Apart from the above, one of the most anticipated advantages of a spot bitcoin ETF is its potential to enhance price discovery and its taxation implications. The structure of the ETF may offer investors certain tax benefits. However, it’s worth noting that the SEC’s primary concern has revolved around applicants’ ability to demonstrate their capability to protect investors from market manipulation, a prevalent issue within the cryptocurrency market.
In a recent development, the D.C. Circuit Court of Appeals has ordered the SEC to reevaluate its previous rejection of the conversion request. Circuit Judge Neomi Rao supported Grayscale’s argument, asserting that its proposed product bears no significant differences from Bitcoin futures exchange-traded products (ETPs) already trading in the United States.
After debunking the false report, Bitcoin saw a temporary retreat from the $30,000 mark but managed to hold strong above $28,000. This positive price movement followed the decision of the U.S. Securities and Exchange Commission not to appeal a recent Grayscale court ruling. This indicates that the ruling has the potential to compel the regulator to review Grayscale’s application for a spot bitcoin ETF. And if this approval happens, it is anticipated to open up new possibilities for several sovereign pension funds, IRAs and 401k, and other institutions that, before this point, may not have had access to digital asset investment opportunities.

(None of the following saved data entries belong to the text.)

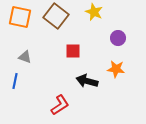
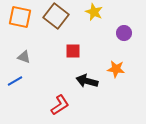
purple circle: moved 6 px right, 5 px up
gray triangle: moved 1 px left
blue line: rotated 49 degrees clockwise
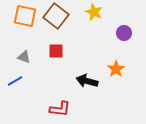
orange square: moved 5 px right, 1 px up
red square: moved 17 px left
orange star: rotated 30 degrees clockwise
red L-shape: moved 4 px down; rotated 40 degrees clockwise
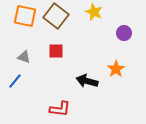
blue line: rotated 21 degrees counterclockwise
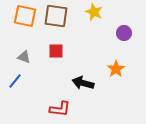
brown square: rotated 30 degrees counterclockwise
black arrow: moved 4 px left, 2 px down
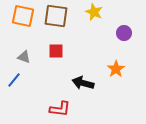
orange square: moved 2 px left
blue line: moved 1 px left, 1 px up
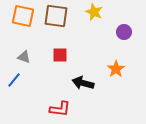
purple circle: moved 1 px up
red square: moved 4 px right, 4 px down
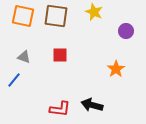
purple circle: moved 2 px right, 1 px up
black arrow: moved 9 px right, 22 px down
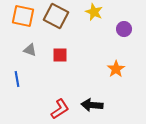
brown square: rotated 20 degrees clockwise
purple circle: moved 2 px left, 2 px up
gray triangle: moved 6 px right, 7 px up
blue line: moved 3 px right, 1 px up; rotated 49 degrees counterclockwise
black arrow: rotated 10 degrees counterclockwise
red L-shape: rotated 40 degrees counterclockwise
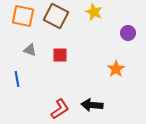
purple circle: moved 4 px right, 4 px down
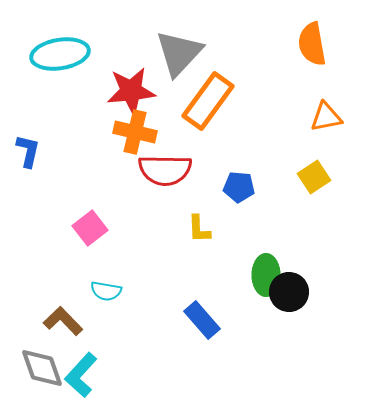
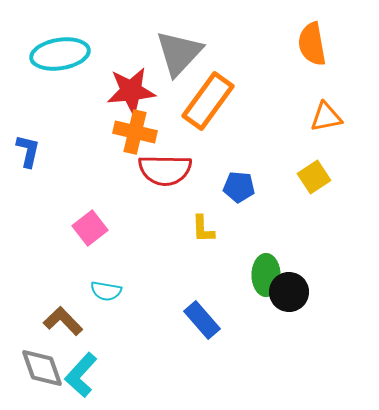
yellow L-shape: moved 4 px right
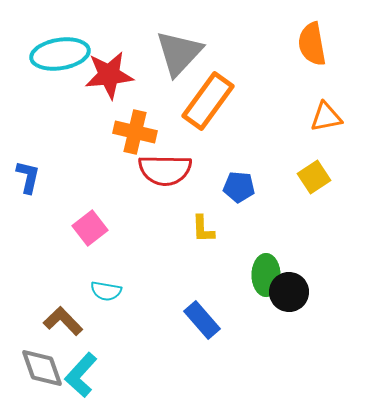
red star: moved 22 px left, 16 px up
blue L-shape: moved 26 px down
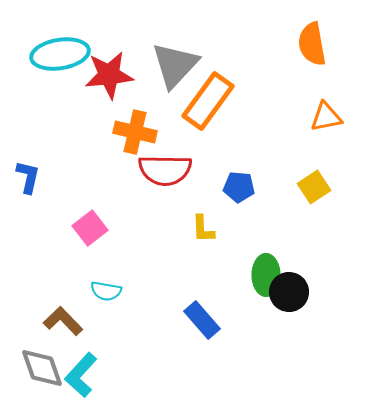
gray triangle: moved 4 px left, 12 px down
yellow square: moved 10 px down
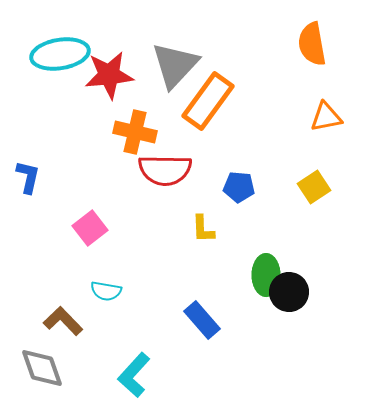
cyan L-shape: moved 53 px right
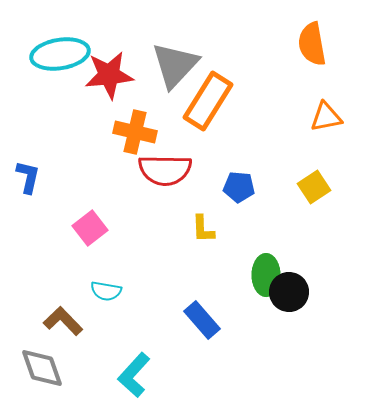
orange rectangle: rotated 4 degrees counterclockwise
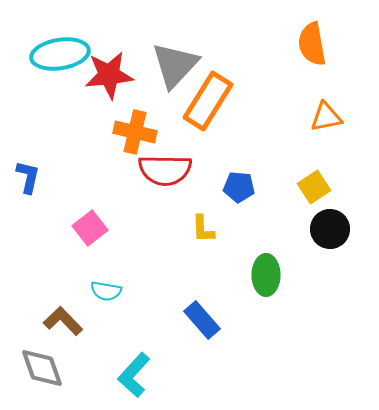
black circle: moved 41 px right, 63 px up
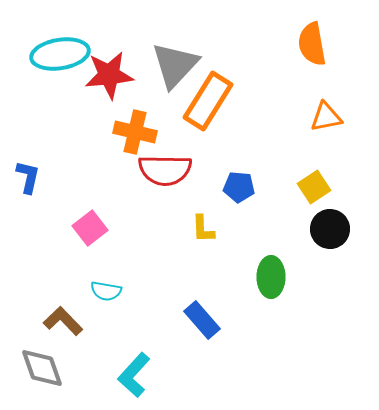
green ellipse: moved 5 px right, 2 px down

We can guessly say it’s quite possible an approval will come in the first quarter of next year, once the SEC completes its full assessment. If the application gets approved, it will be a positive step forward for the institutional adoption of crypto.
What is bitcoin ETF?
A Bitcoin ETF, or Exchange-Traded Fund, is a financial product that tracks the price of bitcoin. It allows investors to gain exposure to the price movements of bitcoin without having to directly buy, hold, and store the cryptocurrency themselves. The bitcoin ETFs are seen as a more convenient and regulated way for traditional investors to gain exposure to bitcoin’s price movements, compared to directly buying and holding bitcoin on cryptocurrency exchanges. They offer liquidity and ease of trading and are often perceived as less risky regarding custody and security.
2. How does an ETF work?
A financial institution or asset management company creates a fund specifically designed to track the price of bitcoin. This fund holds a reserve of actual bitcoins or, more commonly, bitcoin futures contracts and other financial instruments tied to bitcoin’s price. This fund is structured as an exchange-traded fund, which means it can be bought and sold on traditional stock exchanges like stocks. This makes it easy for investors to access bitcoin price exposure through their regular brokerage accounts.
3. How bitcoin ETF price is decided?
The price of the bitcoin ETF shares is usually designed to mirror the price of bitcoin itself. The fund’s performance is directly tied to the underlying bitcoin price minus any management fees and expenses.
4. Bitcoin ETFs vs. Blockchain ETFs
Bitcoin ETFs track the price of bitcoin and trade on standard stock exchanges, whereas Blockchain ETFs track the stock market prices of corporations that have invested in blockchain technology in their fund.